Oh, yeah, blame those damned boomers. The generation after millenials will be so grateful to them for how they unselfishly paved the way to success for future generations. No future generation will have to adjust to a different reality.
Gag me.
Woo-hoo, let's have an age war. Again. I swear I hear this every year or two. So let me state this, I've been out of college for about 8 years, so I have no clue where I fall in the generation label.
I'm salaried, I work a good job, I've a gov't contractor in the DC region. And yes, this occasionally means that I need to put in extra hours. And I don't begrudge work that. However, what I do expect is at least "thanks" for doing more than my contractually obligated duties.

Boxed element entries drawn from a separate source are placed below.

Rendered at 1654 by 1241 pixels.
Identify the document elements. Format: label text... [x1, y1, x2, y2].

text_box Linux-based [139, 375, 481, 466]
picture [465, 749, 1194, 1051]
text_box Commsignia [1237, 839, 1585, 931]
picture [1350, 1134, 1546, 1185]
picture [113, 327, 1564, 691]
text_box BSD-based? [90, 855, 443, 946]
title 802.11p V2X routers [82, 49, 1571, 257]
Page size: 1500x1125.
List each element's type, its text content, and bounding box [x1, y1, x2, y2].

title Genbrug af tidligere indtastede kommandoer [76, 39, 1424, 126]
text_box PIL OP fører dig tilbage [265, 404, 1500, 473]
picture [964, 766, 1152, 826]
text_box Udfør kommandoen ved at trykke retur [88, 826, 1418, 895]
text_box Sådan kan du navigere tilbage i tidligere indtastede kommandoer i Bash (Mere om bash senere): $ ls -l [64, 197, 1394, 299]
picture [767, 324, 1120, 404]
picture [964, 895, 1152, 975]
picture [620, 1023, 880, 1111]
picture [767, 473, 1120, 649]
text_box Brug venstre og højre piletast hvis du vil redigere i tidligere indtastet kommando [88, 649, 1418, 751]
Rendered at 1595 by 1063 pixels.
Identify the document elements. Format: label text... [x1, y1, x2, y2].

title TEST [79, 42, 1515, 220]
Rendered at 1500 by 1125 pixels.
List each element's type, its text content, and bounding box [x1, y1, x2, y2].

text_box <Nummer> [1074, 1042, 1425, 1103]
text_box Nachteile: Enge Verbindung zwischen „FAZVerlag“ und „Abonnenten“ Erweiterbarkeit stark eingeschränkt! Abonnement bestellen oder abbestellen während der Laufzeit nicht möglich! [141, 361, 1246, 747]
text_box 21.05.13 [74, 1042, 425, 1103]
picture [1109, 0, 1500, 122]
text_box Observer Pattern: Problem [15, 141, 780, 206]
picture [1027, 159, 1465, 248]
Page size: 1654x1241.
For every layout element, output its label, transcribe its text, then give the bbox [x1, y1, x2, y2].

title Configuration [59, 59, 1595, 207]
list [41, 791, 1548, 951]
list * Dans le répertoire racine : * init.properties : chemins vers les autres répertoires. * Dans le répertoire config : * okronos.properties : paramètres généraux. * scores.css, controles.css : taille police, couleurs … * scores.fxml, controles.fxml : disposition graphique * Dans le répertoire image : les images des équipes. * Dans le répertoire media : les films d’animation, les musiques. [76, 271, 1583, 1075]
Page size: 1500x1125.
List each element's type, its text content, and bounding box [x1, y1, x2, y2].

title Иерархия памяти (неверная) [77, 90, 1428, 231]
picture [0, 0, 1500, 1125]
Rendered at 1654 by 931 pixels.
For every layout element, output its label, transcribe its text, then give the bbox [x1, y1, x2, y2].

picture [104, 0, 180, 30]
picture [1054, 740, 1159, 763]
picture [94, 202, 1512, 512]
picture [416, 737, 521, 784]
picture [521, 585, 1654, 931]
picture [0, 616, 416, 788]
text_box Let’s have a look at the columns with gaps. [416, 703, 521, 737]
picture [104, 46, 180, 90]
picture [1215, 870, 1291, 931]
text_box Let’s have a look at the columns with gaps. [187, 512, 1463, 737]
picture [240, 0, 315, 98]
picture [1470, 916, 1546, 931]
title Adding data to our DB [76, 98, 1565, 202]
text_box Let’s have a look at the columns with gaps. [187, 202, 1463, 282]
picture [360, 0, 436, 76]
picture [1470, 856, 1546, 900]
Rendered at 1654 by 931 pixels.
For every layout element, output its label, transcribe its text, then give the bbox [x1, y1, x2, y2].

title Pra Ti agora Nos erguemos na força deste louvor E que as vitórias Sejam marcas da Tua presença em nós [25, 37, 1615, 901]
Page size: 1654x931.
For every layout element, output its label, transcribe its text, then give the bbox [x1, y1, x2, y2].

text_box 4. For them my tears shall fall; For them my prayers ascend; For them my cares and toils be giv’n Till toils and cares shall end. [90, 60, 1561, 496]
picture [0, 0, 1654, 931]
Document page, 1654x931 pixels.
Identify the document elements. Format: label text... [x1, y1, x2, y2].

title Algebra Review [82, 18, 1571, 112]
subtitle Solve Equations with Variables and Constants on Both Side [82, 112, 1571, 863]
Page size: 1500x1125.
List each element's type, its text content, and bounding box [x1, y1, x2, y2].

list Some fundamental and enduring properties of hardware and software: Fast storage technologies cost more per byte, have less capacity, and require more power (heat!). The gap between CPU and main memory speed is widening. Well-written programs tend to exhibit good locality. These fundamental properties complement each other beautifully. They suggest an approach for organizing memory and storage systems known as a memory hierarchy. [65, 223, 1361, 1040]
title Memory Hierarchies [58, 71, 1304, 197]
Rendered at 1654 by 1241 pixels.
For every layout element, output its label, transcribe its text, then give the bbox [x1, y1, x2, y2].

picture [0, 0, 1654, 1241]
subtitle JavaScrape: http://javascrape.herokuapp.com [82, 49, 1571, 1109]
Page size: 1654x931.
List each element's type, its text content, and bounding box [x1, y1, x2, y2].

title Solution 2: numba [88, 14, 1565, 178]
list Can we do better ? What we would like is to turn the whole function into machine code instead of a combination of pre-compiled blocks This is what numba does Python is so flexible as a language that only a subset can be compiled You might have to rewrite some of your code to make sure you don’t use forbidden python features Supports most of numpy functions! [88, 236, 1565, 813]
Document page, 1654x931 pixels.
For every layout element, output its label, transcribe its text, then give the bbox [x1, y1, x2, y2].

My time is a commodity. You reward me for spending it on your tasks and not my own. And at least in the area that I'm in, there's a lack of qualified people, so with my skill set I CAN go elsewhere. I have in the past, and I will in the future.
I will go through several careers and many jobs. That is how it goes. There isn't generally a good upwards track, so you know what, I'll go elsewhere to move upwards.
My time is valuable. I know I stated it was a commodity earlier, but it bears repeating. It is the one thing in this whole wide world that I can't make more of. Therefore, you'd best compensate me for spending it for you.
No, you owe me nothing but what I get you to agree to on paper. But here's the reverse, I owe you nothing more, either.
I swear I hear this every year or two
You're not paying attention. How about every couple of months? It gets tiresome, doesn't it? Kevin's post makes the point that it never stops, but we don't have to join in so gleefully, do we?
Now get off my f*cking lawn.
As a fellow Gen Xer, I should point out that in our moment of "ascendance" we were called out for being lazy slackers with no sense of work ethic, pride in ownership, etc and so forth. If those who know history are doomed to repeat it, then the future has already been written for the Millenials.
Another thing to consider is that here in the real world, not everyone can live in the media-constructed identity bubble but actually has to make daily decisions about their lives. As such, these Millennials, like the rest of us before and after them, will be challenged mercilessly to try and maintain their allegedly rigid posture of high expectation. In this scenario it is almost assured that some percentage will cave outright, others will adapt and the narrowest band will be those who dead refuse to compromise. This happened in my generation too and there are certainly horror stories in each of these grossly generalized camps. Life has this funny way of mocking your best laid plans.
More to the point is what exactly is wrong with expectation? Why shouldn't someone be CEO and want to spend time with their family (provided they can even establish one)? Why shouldn't one get proper compensation and job security, if they are earnest and willing to do the work? I don't see how any of this is really a problem with Millennials, per se, but one that each generation must wrestle with as they age. An injection of unnecessary sociological static from the ruling class into the hearts and minds of those they need to exploit.
What Jeff at 10:49 said. I'm a preboomer (not by much), but over the years, I've observed that all generations have achievers and slackers. It's what makes the world go around. So get over yourselves, all of you. There's work to be done in this country, and we don't have the time to be wasting on this stuff.